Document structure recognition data
════════════════
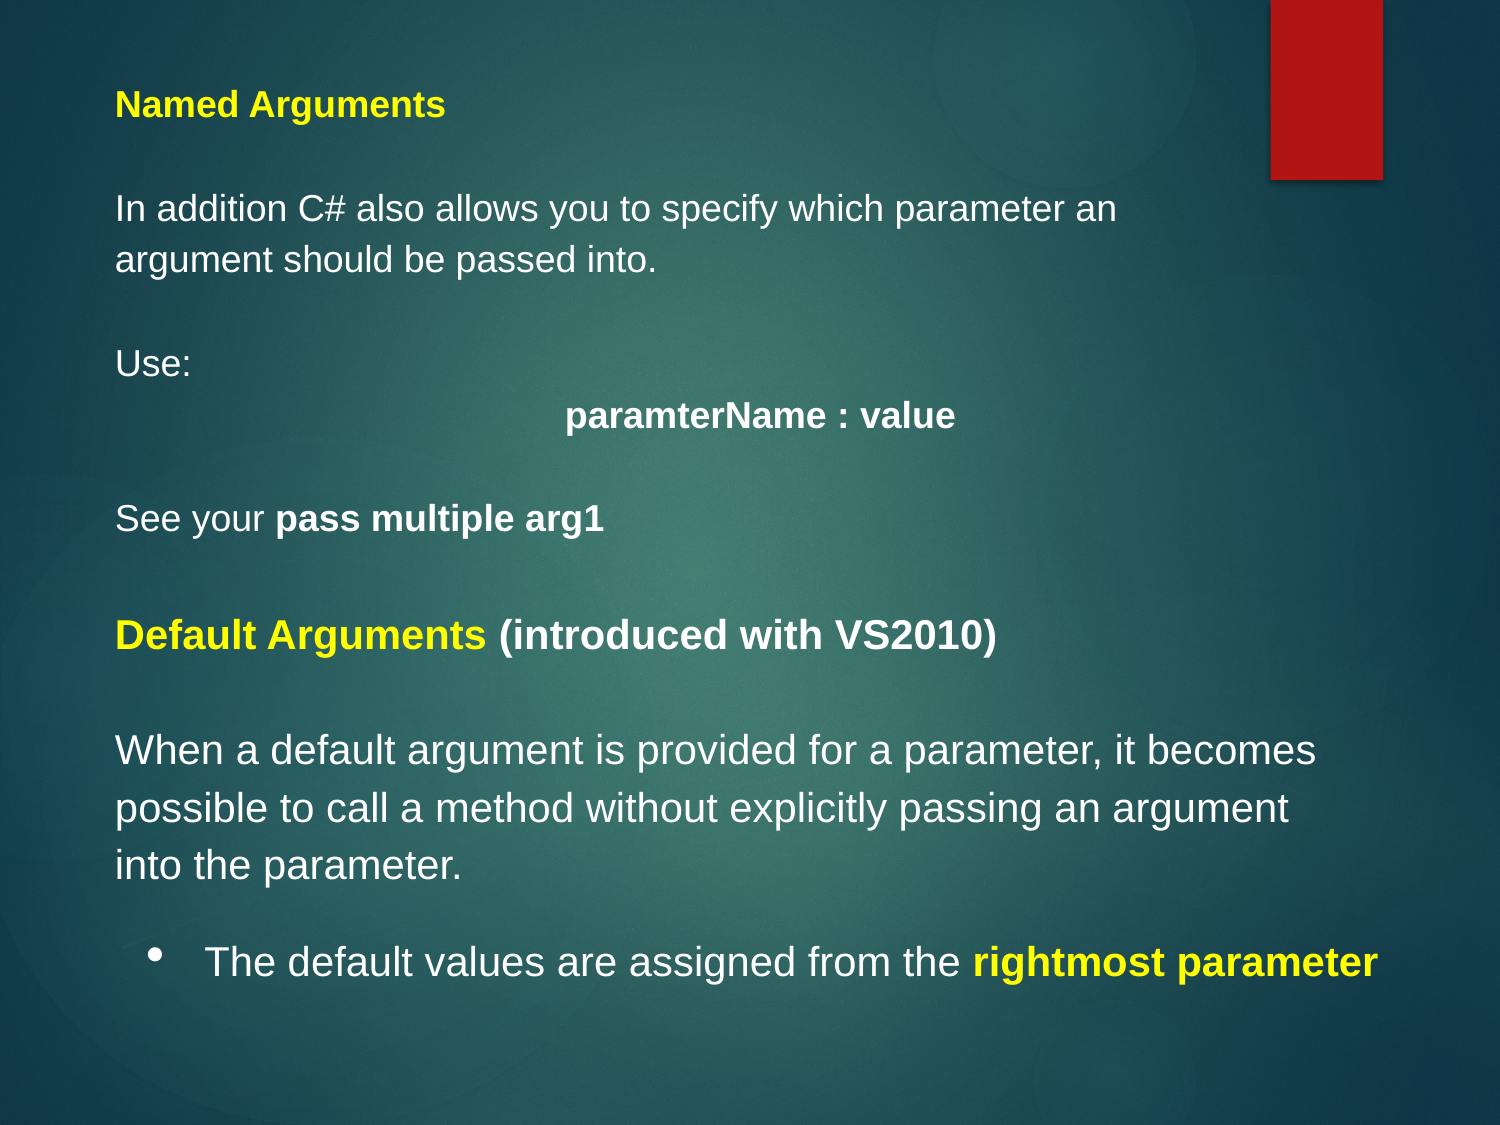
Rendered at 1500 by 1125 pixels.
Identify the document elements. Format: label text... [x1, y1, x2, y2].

text_box Named Arguments In addition C# also allows you to specify which parameter an argument should be passed into. Use: paramterName : value See your pass multiple arg1 [100, 66, 1281, 547]
text_box The default values are assigned from the rightmost parameter [133, 919, 1412, 992]
text_box Default Arguments (introduced with VS2010) When a default argument is provided for a parameter, it becomes possible to call a method without explicitly passing an argument into the parameter. [100, 593, 1339, 896]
════════════════
Your answer should hold every record above, printed exactly and free of pictures.

Rendered at 1500 by 1125 pixels.
Identify the document elements. Format: label text... [x1, y1, x2, y2].

text_box Named Arguments In addition C# also allows you to specify which parameter an argument should be passed into. Use: paramterName : value See your pass multiple arg1 [100, 66, 1281, 547]
text_box The default values are assigned from the rightmost parameter [133, 919, 1412, 992]
text_box Default Arguments (introduced with VS2010) When a default argument is provided for a parameter, it becomes possible to call a method without explicitly passing an argument into the parameter. [100, 593, 1339, 896]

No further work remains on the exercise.